Other Treatments

Cutting Edge Treatment

There have been enormous advances in improving the success and reducing the morbidity of surgery and radiation therapy thanks to computerized tomography.

The terms gamma knife, cyber knife and x-knife are used by different companies for their products. When a tumor is identified, treatment is planned so that Cobalt 60 beams will converge on a small area (usually less than 3 cm) from many directions, thereby minimizing the damage to normal tissue surrounding the tumor and maximizing the radiation dose to the tumor itself. The patient is placed in a helmet-like head holder called a collimater and then slides into the treatment machine. Usually this is a one-time outpatient treatment.

Investigational Treatment

  • Radiosensitizers
  • Chemotherapy
    • angiogenesis inhibitors
    • growth factor inhibitors
  • Immunotherapy
    • monoclonal antibodies
    • radioisotope-tagged monoclonal antibodies

The above types of therapies are under clinical investigation as part of clinical trials. Most of these therapies do not kill cells by themselves, but work with other therapies.

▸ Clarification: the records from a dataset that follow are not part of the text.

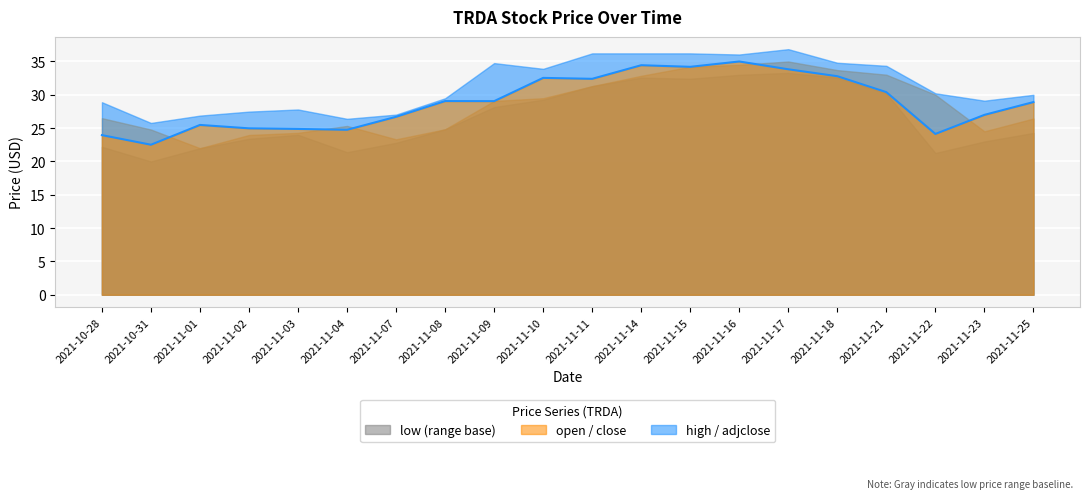

Is it true that the value at 2021-11-18 is 21.0?

False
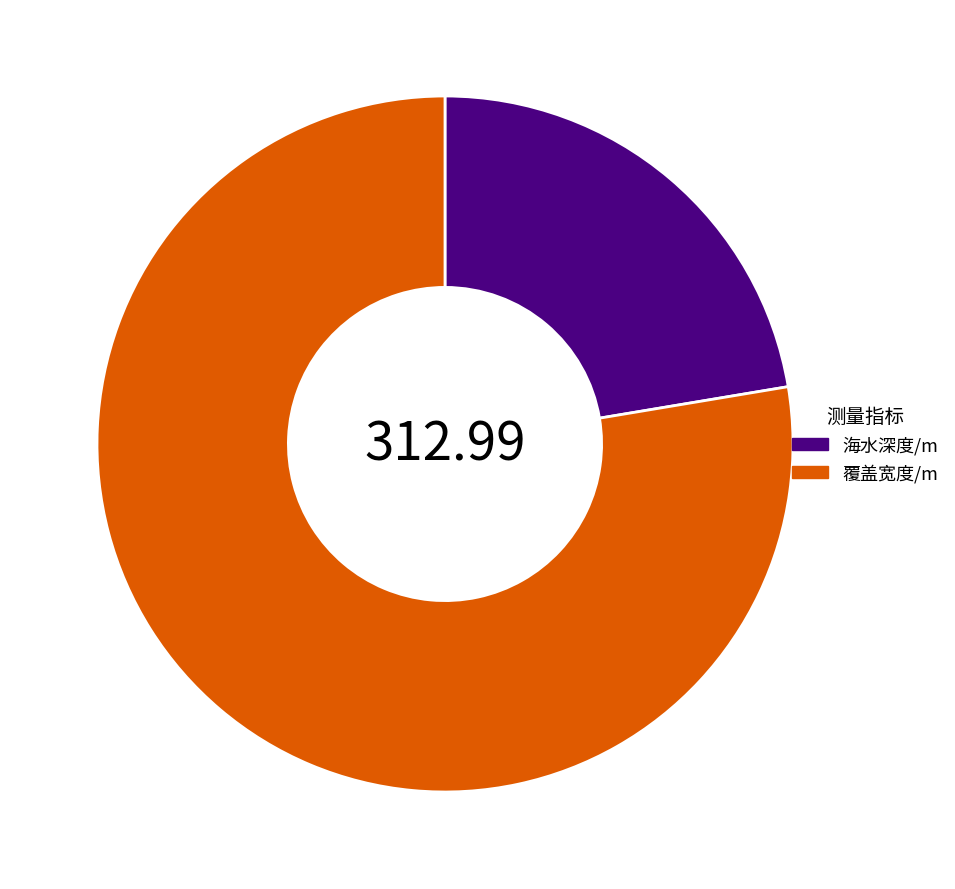

Is the sum of 覆盖宽度/m and 海水深度/m greater than half?

Yes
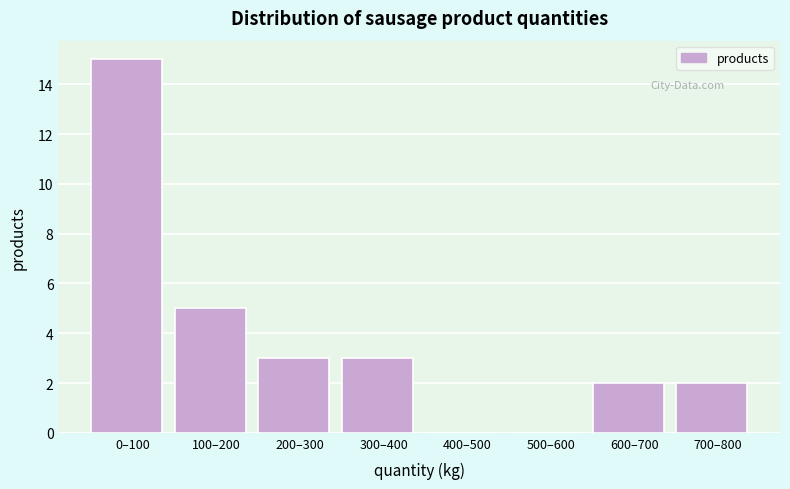

Reading left to right, list all the values displayed in this chart.

0–100=15	100–200=5	200–300=3	300–400=3	400–500=0	500–600=0	600–700=2	700–800=2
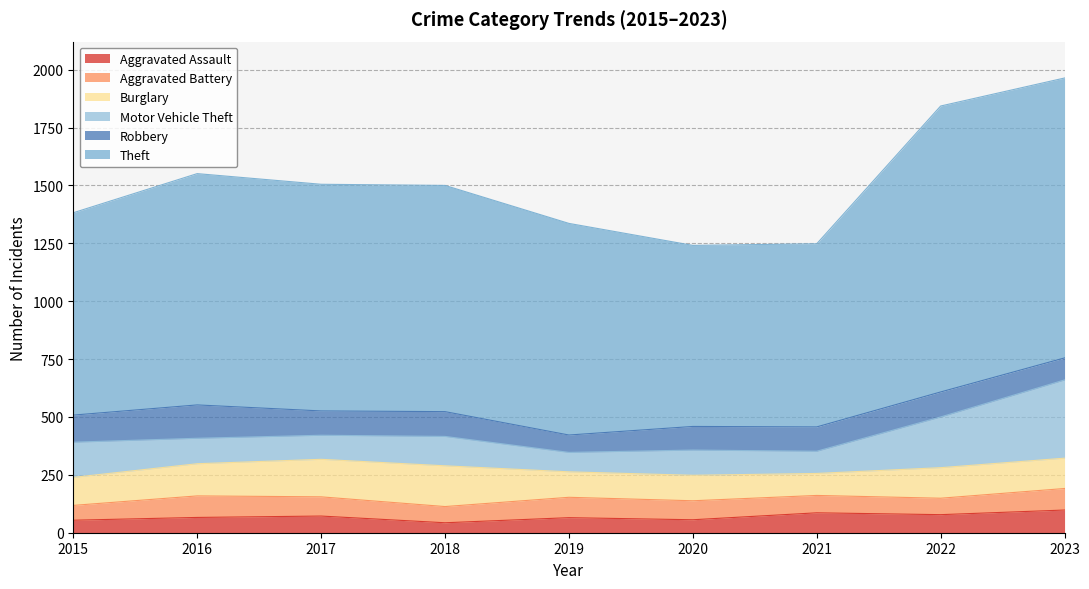

What is the maximum value shown in the chart?

1235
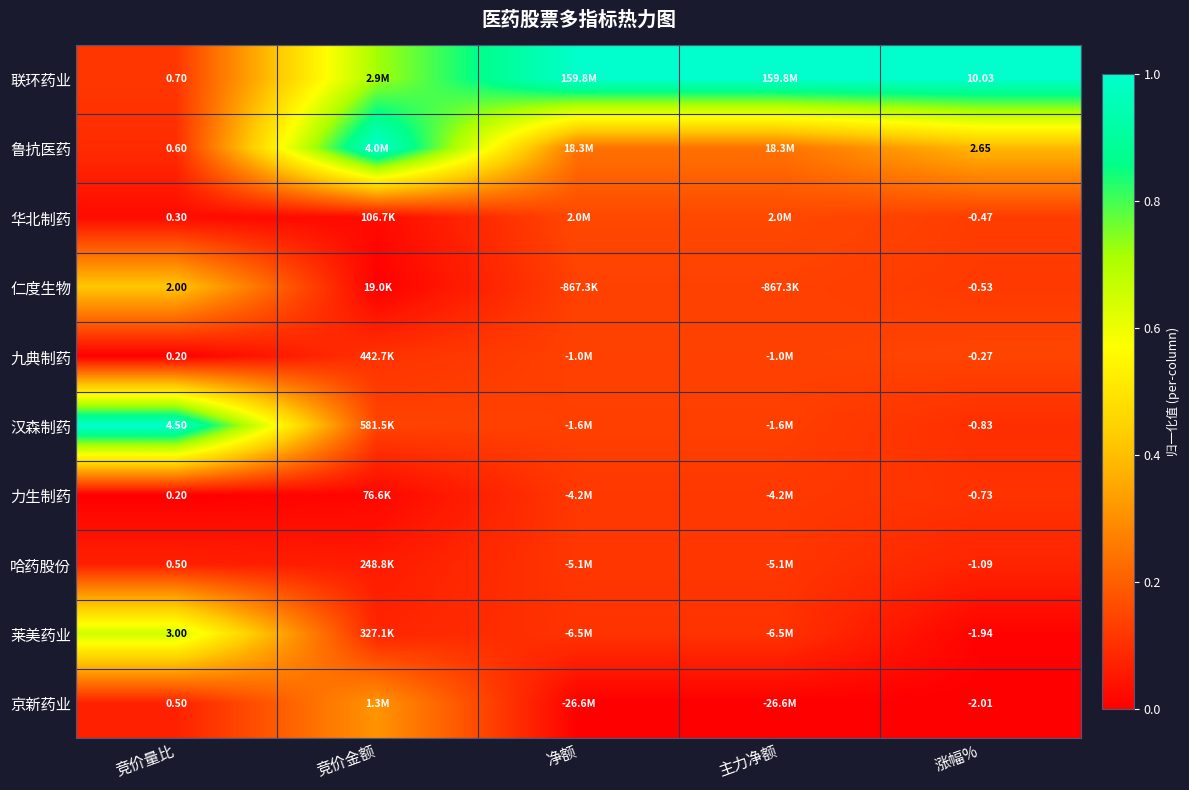

Is the value of 莱美药业 at 竞价量比 greater than the value of 力生制药 at 涨幅%?

Yes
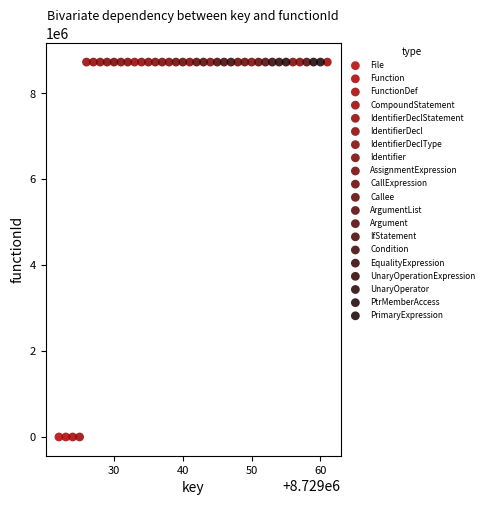

What are all the series names shown in the legend?

File, Function, FunctionDef, CompoundStatement, IdentifierDeclStatement, IdentifierDecl, IdentifierDeclType, Identifier, AssignmentExpression, CallExpression, Callee, ArgumentList, Argument, IfStatement, Condition, EqualityExpression, UnaryOperationExpression, UnaryOperator, PtrMemberAccess, PrimaryExpression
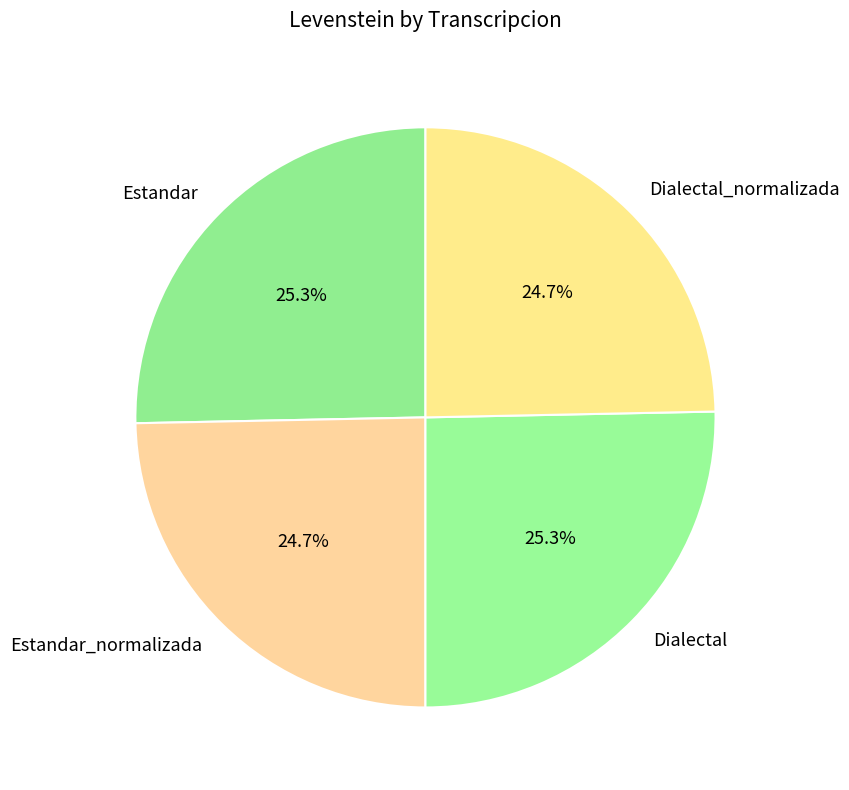

What is the total percentage of Estandar and Estandar_normalizada?

50.0%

Radiosensitizers enhance the effect of radiotherapy. Angiogenesis inhibitors attempt to block the tumor's ability to create its own blood vessels to bring extra nourishment to the tumor. Growth factor inhibitors work in a similar manner to stop certain parts of the tumor from growing. Immunotherapy helps deliver antineoplastic agents to the tumor itself minimizing damage to surrounding normal tissue.

Systemic Agents

Systemic agents rather than chemotherapy are used because some of these drugs do not fit the registry definition of chemotherapy.

  • BCNU (Carmustine)
  • CCNU (Lomustine)
  • CPT-11 (Camptosar)
  • Melphalan
  • Methotrexate
  • Procarbazine (Matulane)
  • Tamoxifen (Nolvadex)
  • Temodar (Temozolomide)
  • Thalidomide
  • Thiotepa
  • Vincristine

Standard chemotherapy has not been terribly successful due to the brain's natural blood-brain barrier which blocks large molecules from entering the vascular system in the brain.

Some drugs have proven effective against neural tumors, particularly the nitrosoureas BCNU and CCNU. Newer drugs under clinical investigation include Camptosar, Temodar, and even Tamoxifen. Older drugs like melphalan, vincristine and procarbazine have been given second opportunities to prove their effectiveness in combination therapies. Thalidomide has made a comeback as an antiangiogenesis agent in clinical trials. Tamoxifen has been used to treat recurrent meningioma.